Much of what happens to you in the hospital in the name of diagnosing and healing is invasive. Depending on what ails you, a doctor may need to ream out an artery to get more blood to your heart, or flood your body with a poison to kill cancerous cells, or saw through the bones of your leg to replace a crumbling hip or a worn-out knee. If a stranger came at you with a scalpel or syringe in a back alley, you would consider it assault and battery. But in a hospital most of us willingly schedule an appointment and pay big money to be precision-poked and carved because we trust our doctor’s skill and knowledge and assume the alternatives—illness, incapacity or early death—are surely worse.
But how many patients truly understand the alternatives or the risks and benefits of the test or treatment they are undergoing? One of the guiding principles of modern health care is that, except in an emergency, doctors must get the patient’s permission before the start of any invasive medical procedure. That “informed consent” is supposed to be based on an earlier conversation during which physicians make sure patients understand what the procedure will and will not do, along with its benefits and risks relative to other options.
Unfortunately, what typically happens in hospitals and clinics across the U.S. is far from ideal: On the way into surgery or some test or treatment, a nurse or technician slips the patient a clipboard of legalese to sign. In most cases, that piece of paper is either a vague permission slip acknowledging that the patient has been “informed” about the procedure, or it reads like a legal waiver—a laundry list of every single side effect and rare complication that could possibly go wrong. These badly written, hastily signed forms are meaningless or worse, health literacy experts say. Research consistently confirms that the flawed permission slips do not improve the patient’s understanding or safety. Nor do they protect hospitals or doctors from misguided malpractice suits.
In hopes of filling the gap, a growing number of medical centers are now turning to technology—specifically, interactive computer programs that are designed to get beyond the one-size-fits-no-one consent form. These software solutions vary widely in approach and targeted audience. Some are aimed at doctors, others at patients. Some are meant to be reviewed with a health care provider during an office visit; others can be watched with family members at home. Health researchers still debate each approach’s effectiveness. Rigorous outside testing of them has barely begun. But everyone lauds the goals these new approaches share. First, the programs aim to help make the discussion of the relative pros and cons of every invasive procedure—from angioplasty to tonsillectomy—more meaningful for the patient. Second, they aim to get doctors talking about benefits and risks much earlier in the diagnostic and treatment process so that patients can make truly informed choices about their own health care.
Strong evidence that traditional consent forms fail to inform patients or improve their care has been growing for more than a decade, says Harlan M. Krumholz of Yale University, who studies the ways the system goes wrong. One of the most telling nationwide investigations, he says, was a review published in 2000 of 540 forms collected from 157 randomly selected U.S. hospitals by a public health team led by Melissa M. Bottrell, then at New York University and now with the U.S. Department of Veterans Affairs.
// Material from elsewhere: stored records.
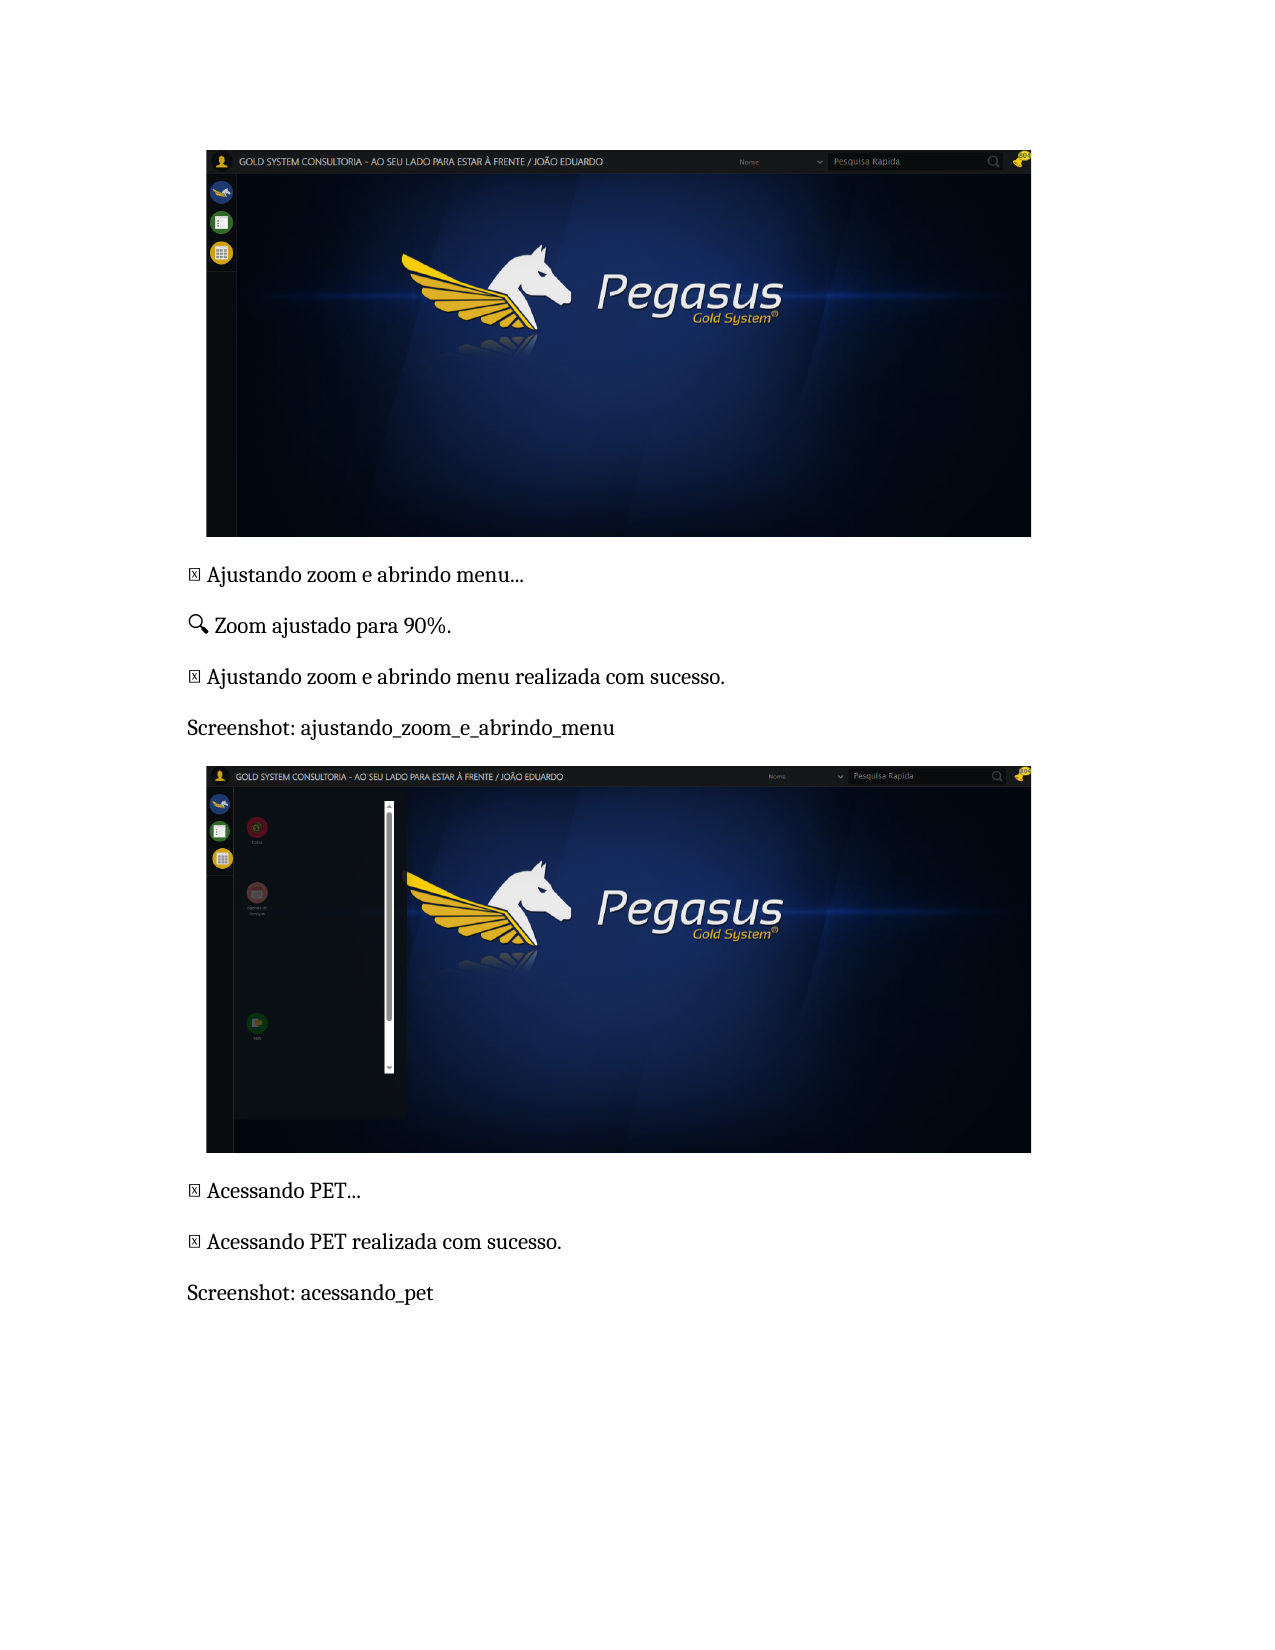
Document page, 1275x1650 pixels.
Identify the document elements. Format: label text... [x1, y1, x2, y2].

picture [206, 766, 1032, 1153]
text 🔄 Ajustando zoom e abrindo menu... [187, 562, 1087, 588]
picture [206, 150, 1032, 537]
text 🔄 Acessando PET... [187, 1178, 1087, 1204]
text Screenshot: ajustando_zoom_e_abrindo_menu [187, 715, 1087, 741]
text ✅ Ajustando zoom e abrindo menu realizada com sucesso. [187, 664, 1087, 690]
text ✅ Acessando PET realizada com sucesso. [187, 1229, 1087, 1255]
text Screenshot: acessando_pet [187, 1280, 1087, 1306]
text 🔍 Zoom ajustado para 90%. [187, 613, 1087, 639]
Its analysis revealed a haphazard mess: Some forms were short and vague; others were long and confusing. Many contained legalistic language that muddied the decision-making character of the consent process. Only about one in four of the forms went beyond a basic description of the procedure to include common risks, benefits and alternatives.
In nearly 60 percent of the documents studied, protecting “against liability” was the rationale given for using the permission slips, according to the hospitals submitting the forms. Too often, Krumholz says, the informed consent process has deteriorated into “largely a risk management tool for hospitals—a way to try to avoid malpractice suits—instead of a way to promote good decisions. And that seems to me a real shame.”